Material to process START

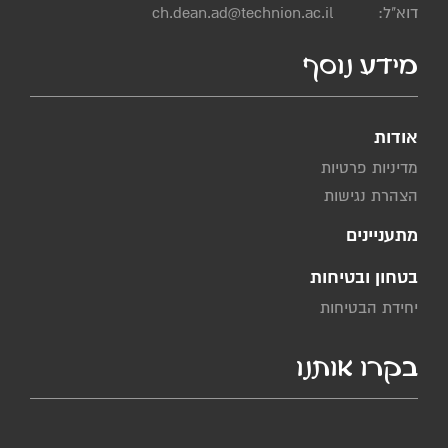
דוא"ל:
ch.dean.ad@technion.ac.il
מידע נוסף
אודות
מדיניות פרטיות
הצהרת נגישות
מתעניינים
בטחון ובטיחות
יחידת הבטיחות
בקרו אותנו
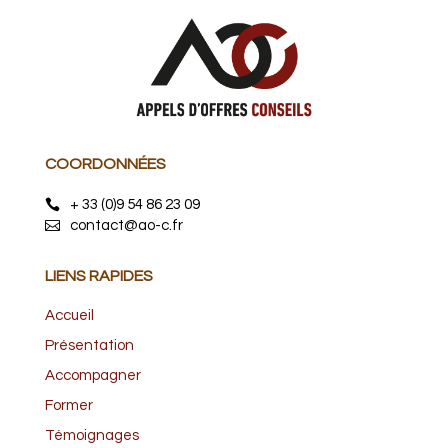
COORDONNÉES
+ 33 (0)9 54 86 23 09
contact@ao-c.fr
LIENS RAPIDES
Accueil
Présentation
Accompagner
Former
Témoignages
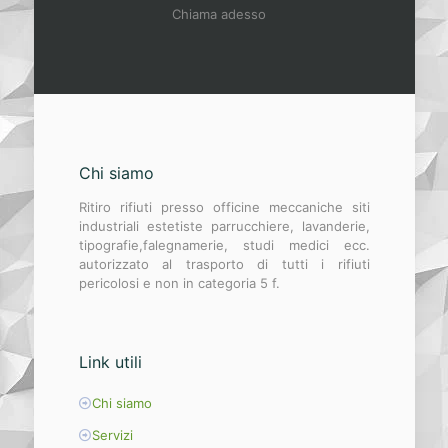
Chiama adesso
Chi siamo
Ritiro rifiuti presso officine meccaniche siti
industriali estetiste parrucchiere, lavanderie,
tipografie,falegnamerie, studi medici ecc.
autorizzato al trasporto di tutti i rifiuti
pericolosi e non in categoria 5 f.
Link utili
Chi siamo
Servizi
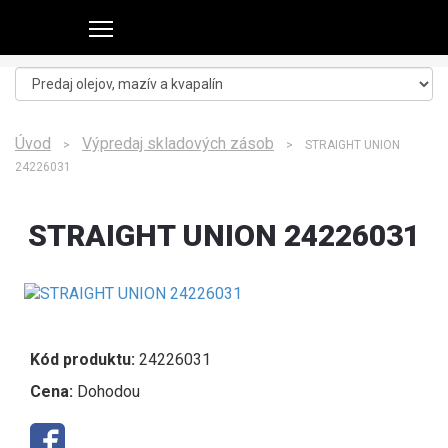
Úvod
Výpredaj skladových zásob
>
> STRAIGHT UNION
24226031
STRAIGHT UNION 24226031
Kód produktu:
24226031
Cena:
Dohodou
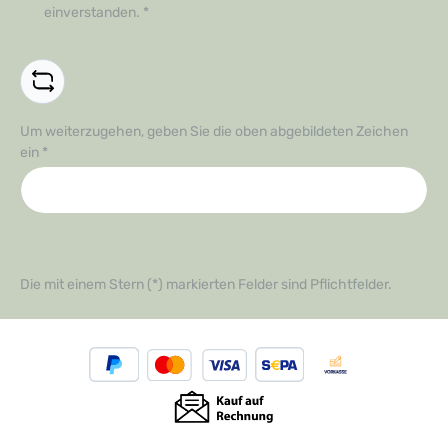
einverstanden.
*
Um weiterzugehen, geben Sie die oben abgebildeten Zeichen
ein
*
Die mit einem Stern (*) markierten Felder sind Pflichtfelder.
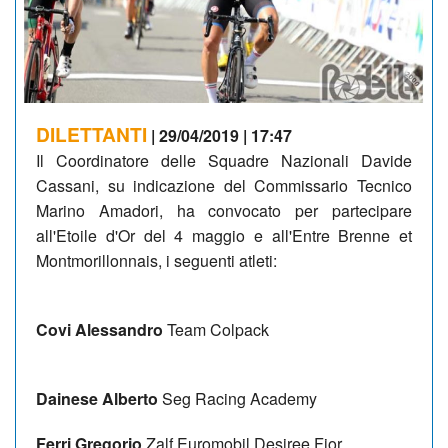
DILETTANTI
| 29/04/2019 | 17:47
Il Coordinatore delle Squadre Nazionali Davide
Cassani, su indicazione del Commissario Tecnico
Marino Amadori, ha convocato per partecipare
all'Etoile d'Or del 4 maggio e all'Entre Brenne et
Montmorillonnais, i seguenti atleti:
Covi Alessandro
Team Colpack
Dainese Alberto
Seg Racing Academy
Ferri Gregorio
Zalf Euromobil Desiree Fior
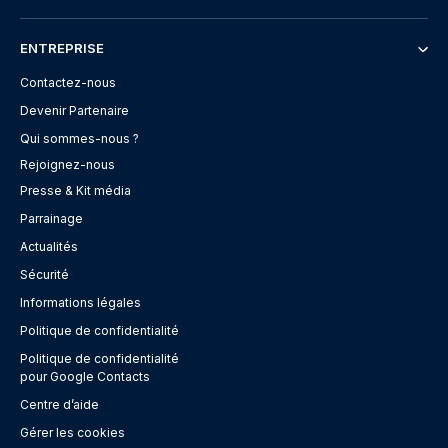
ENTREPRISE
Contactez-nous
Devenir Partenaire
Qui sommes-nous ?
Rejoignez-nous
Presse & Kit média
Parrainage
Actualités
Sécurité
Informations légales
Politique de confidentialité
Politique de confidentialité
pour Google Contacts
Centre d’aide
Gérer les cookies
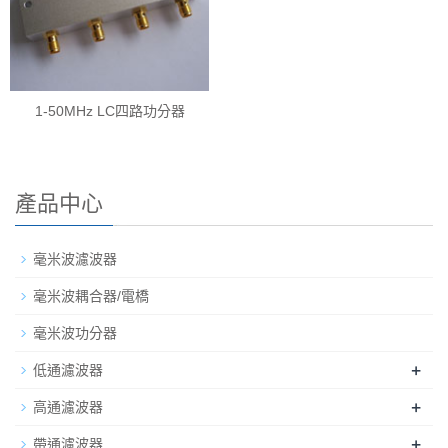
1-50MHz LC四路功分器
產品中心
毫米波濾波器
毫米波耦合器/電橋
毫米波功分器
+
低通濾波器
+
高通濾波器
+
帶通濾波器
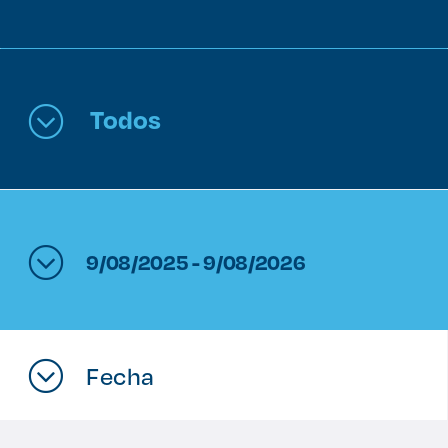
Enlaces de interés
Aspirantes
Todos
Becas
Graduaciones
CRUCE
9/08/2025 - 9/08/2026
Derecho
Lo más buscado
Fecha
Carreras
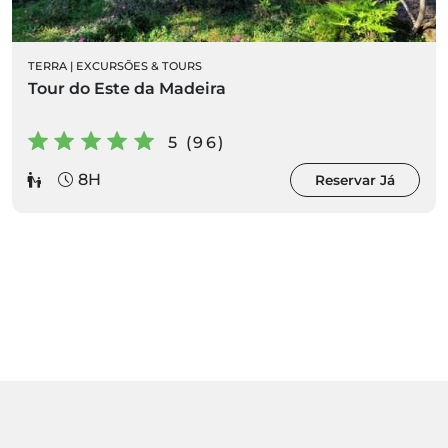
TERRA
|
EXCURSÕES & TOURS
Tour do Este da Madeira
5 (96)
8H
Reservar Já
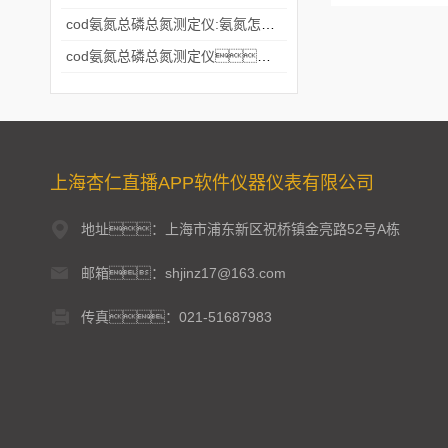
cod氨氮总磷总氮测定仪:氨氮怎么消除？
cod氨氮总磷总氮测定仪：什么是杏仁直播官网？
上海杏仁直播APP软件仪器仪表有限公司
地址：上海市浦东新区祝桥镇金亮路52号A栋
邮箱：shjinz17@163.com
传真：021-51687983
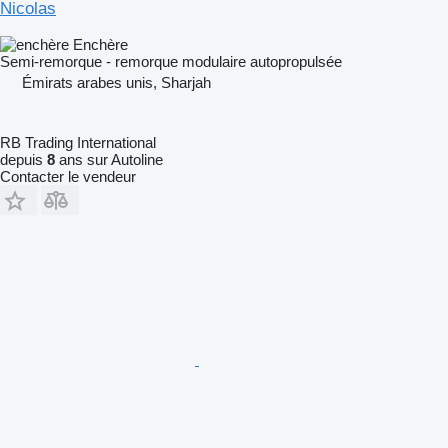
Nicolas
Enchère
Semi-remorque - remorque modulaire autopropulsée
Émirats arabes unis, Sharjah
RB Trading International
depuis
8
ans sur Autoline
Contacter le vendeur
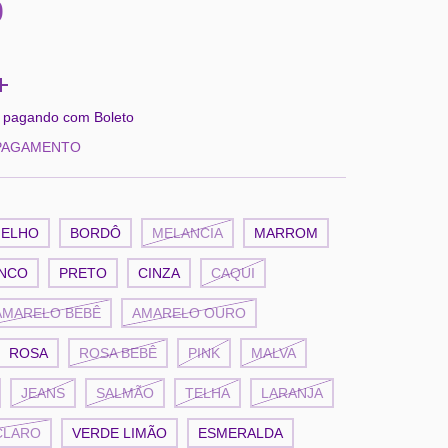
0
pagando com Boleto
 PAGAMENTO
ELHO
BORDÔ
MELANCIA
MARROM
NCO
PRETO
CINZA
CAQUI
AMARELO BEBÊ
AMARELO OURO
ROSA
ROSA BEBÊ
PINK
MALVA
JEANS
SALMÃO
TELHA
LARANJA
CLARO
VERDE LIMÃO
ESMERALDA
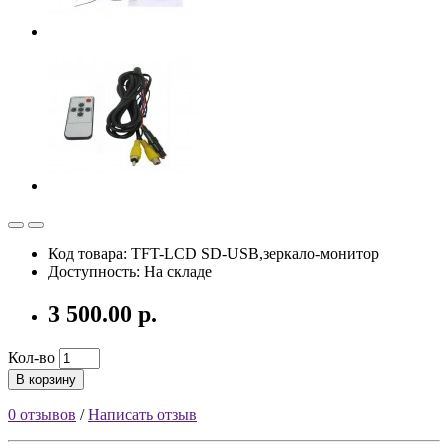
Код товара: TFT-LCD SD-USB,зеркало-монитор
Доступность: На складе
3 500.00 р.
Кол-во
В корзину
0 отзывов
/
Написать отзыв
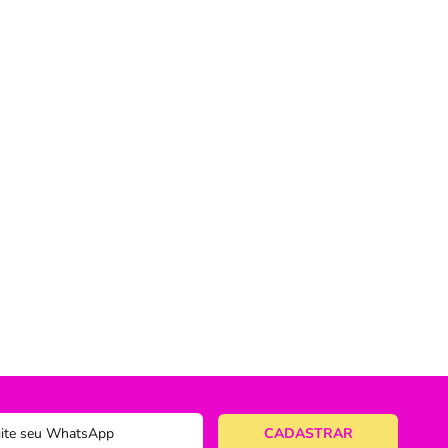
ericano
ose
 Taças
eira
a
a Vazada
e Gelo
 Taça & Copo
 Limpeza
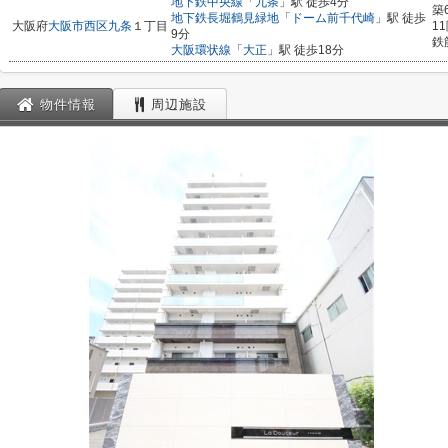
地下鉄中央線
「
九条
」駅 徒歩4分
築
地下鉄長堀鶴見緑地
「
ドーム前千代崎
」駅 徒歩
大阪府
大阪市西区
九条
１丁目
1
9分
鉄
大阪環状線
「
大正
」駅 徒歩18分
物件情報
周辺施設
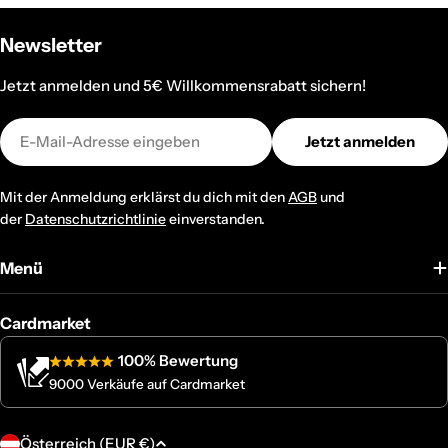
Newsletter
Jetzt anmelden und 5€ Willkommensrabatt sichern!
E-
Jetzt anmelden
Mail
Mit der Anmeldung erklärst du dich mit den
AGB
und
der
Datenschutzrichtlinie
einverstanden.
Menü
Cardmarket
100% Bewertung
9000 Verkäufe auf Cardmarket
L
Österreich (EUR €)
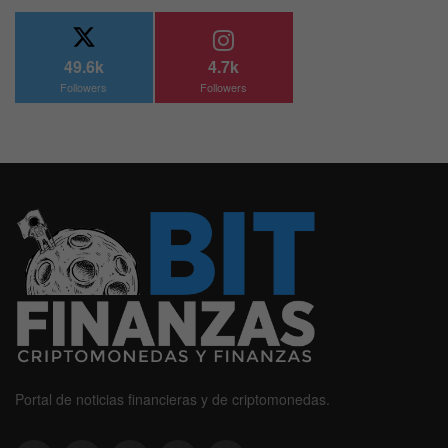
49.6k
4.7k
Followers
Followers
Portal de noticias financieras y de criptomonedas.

Material to process END

▶ Written task:
Gather every line of the data above that contains the string "cod氨氮总磷总氮测定仪", matching case exactly.

▶ Response area:
cod氨氮总磷总氮测定仪:氨氮怎么消除？
cod氨氮总磷总氮测定仪：什么是杏仁直播官网？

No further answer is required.